Seu diretor, Juan Cuadra, nos explica que “os alunos colaboram nas efemérides a comemorar, ajudar a organizar diferentes atividades e, essencialmente, ajudam qualquer colega LGBTI que precisar de auxílio”.
Não é a única ação que realizam no colégio. “Nos esforçamos para que a educação sexual esteja presente, em primeiro lugar utilizando os recursos da Junta da Andaluzia e nos apoiando em outros tipos de profissionais, como psicólogas e educadores que trabalham em educação sexual, de maneira presencial e com recursos digitais”.
Projeto Bata
A educação em igualdade de gênero é um dos princípios necessários para uma educação afetivo-sexual baseada em atitudes e valores. Como sabe Mercedes Oliveira, que há 30 anos dá aulas e que recentemente envolveu todo o professorado e 500 alunos – de 13 a 18 anos – do colégio Alexandre Bóveda de Vigo no Proxecto Bata (Projeto Avental, em galego).
Mercedes escolheu o avental como símbolo do trabalho não reconhecido de muitas mulheres. E, a partir dele, foram realizadas numerosas atividades: vídeos, fotos, relatos, microcontos, poemas, quadrinhos, pesquisas… O projeto acabou em 8 de março com uma grande festa que contou até mesmo com uma instalação no saguão graças a uma fábrica de aventais que emprestou mais de 100 modelos diferentes.
Há pouco tempo um programa de educação afetivo-sexual do Governo de Navarra, o Skolae, causou polêmica. Também estiveram nas manchetes as “chochocharlas” (algo como conversas da vagina, em espanhol), oficinas de empoderamento feminino programadas pela Prefeitura de Palma. Por outro lado, Mercedes explica que ela nunca teve problemas como esses durante seus 30 anos como professora. E mais, destaca os comentários de agradecimento que recebe por parte dos pais e mães. “Falar de sexo se normaliza. O colégio faz uma parte que os ajuda a fazer a outra”, nos diz.

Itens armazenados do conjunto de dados
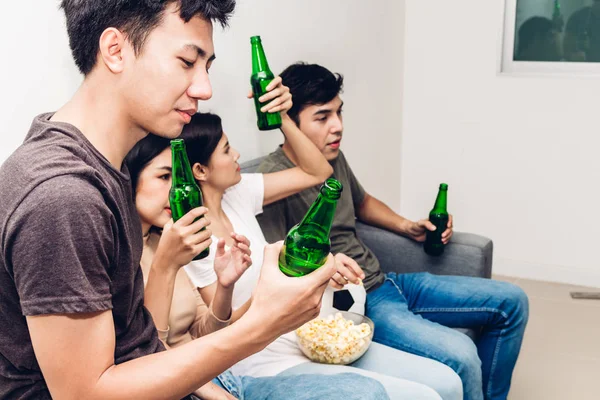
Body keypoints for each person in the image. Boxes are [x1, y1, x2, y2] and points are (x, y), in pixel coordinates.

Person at [0, 1, 340, 398]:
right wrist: (262, 325)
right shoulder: (62, 194)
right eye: (186, 62)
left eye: (207, 67)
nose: (204, 88)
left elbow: (135, 344)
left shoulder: (107, 166)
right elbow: (85, 394)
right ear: (116, 50)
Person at [256, 62, 530, 400]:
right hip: (360, 301)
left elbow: (362, 202)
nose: (338, 127)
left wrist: (407, 226)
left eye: (339, 113)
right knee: (460, 356)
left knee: (512, 301)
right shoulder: (272, 179)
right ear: (290, 122)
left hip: (389, 281)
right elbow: (275, 262)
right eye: (323, 117)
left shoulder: (332, 158)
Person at [179, 110, 463, 400]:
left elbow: (319, 173)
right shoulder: (194, 241)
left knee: (447, 382)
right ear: (201, 171)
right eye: (227, 150)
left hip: (307, 334)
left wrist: (282, 117)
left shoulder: (237, 192)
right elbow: (218, 330)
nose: (237, 154)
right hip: (262, 359)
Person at [124, 133, 389, 400]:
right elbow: (145, 354)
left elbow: (203, 333)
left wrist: (226, 285)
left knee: (369, 392)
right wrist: (213, 392)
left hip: (215, 373)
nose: (178, 190)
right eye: (164, 177)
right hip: (188, 384)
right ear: (129, 180)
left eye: (179, 177)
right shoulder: (122, 253)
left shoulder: (171, 238)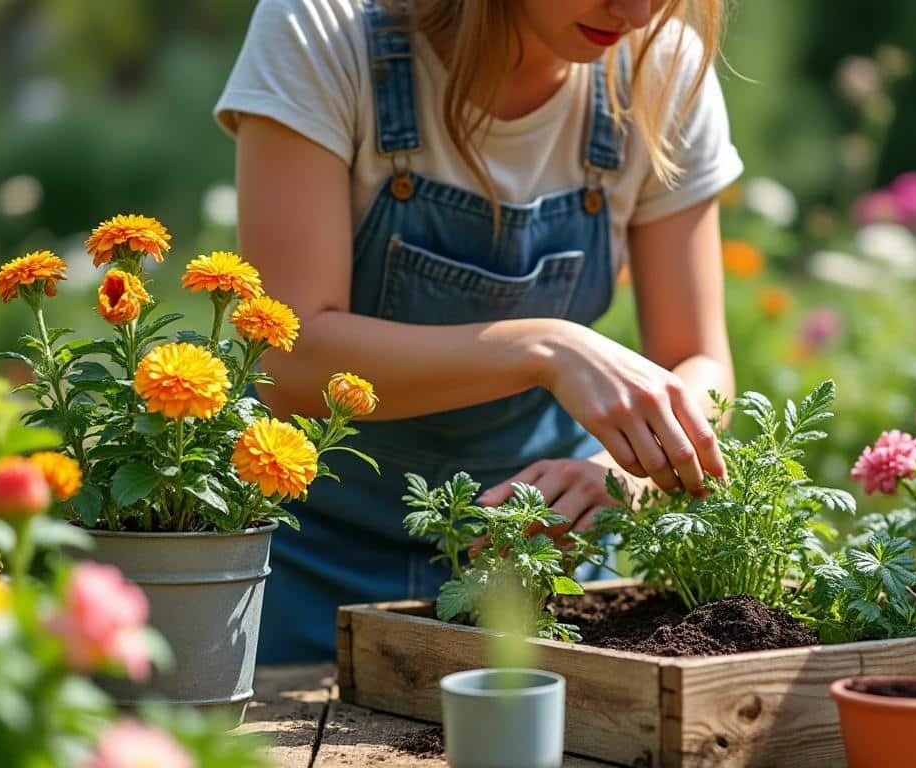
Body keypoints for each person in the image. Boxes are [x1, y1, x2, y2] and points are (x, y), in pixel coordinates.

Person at [215, 0, 741, 663]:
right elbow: (289, 362)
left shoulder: (659, 70)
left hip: (538, 576)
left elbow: (700, 362)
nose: (636, 12)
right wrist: (546, 348)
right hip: (306, 563)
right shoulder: (324, 26)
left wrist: (611, 479)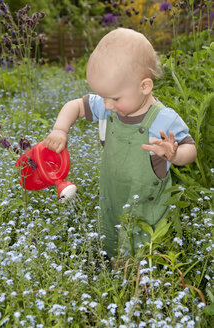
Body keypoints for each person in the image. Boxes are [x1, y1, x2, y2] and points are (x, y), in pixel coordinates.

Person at [45, 28, 197, 259]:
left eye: (114, 98)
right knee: (111, 244)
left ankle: (137, 284)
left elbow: (191, 150)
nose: (106, 105)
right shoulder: (111, 106)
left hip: (145, 208)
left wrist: (174, 155)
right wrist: (60, 129)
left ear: (144, 86)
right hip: (111, 197)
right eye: (103, 97)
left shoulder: (163, 119)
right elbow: (75, 106)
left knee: (139, 255)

# Complete o seguinte
- a) Segundo o trecho sobre educação sexual, em que data terminou o Projeto Bata?
- b) Copie do trecho sobre educação sexual o segmento que começa em "Seu diretor, Juan" e segue até "Avental, em galego).".
As entradas não têm relação com o trecho sobre educação sexual.

# Exercício resolvido
- a) Em 8 de março, com uma grande festa.

- b)
Seu diretor, Juan Cuadra, nos explica que “os alunos colaboram nas efemérides a comemorar, ajudar a organizar diferentes atividades e, essencialmente, ajudam qualquer colega LGBTI que precisar de auxílio”.
Não é a única ação que realizam no colégio. “Nos esforçamos para que a educação sexual esteja presente, em primeiro lugar utilizando os recursos da Junta da Andaluzia e nos apoiando em outros tipos de profissionais, como psicólogas e educadores que trabalham em educação sexual, de maneira presencial e com recursos digitais”.
Projeto Bata
A educação em igualdade de gênero é um dos princípios necessários para uma educação afetivo-sexual baseada em atitudes e valores. Como sabe Mercedes Oliveira, que há 30 anos dá aulas e que recentemente envolveu todo o professorado e 500 alunos – de 13 a 18 anos – do colégio Alexandre Bóveda de Vigo no Proxecto Bata (Projeto Avental, em galego).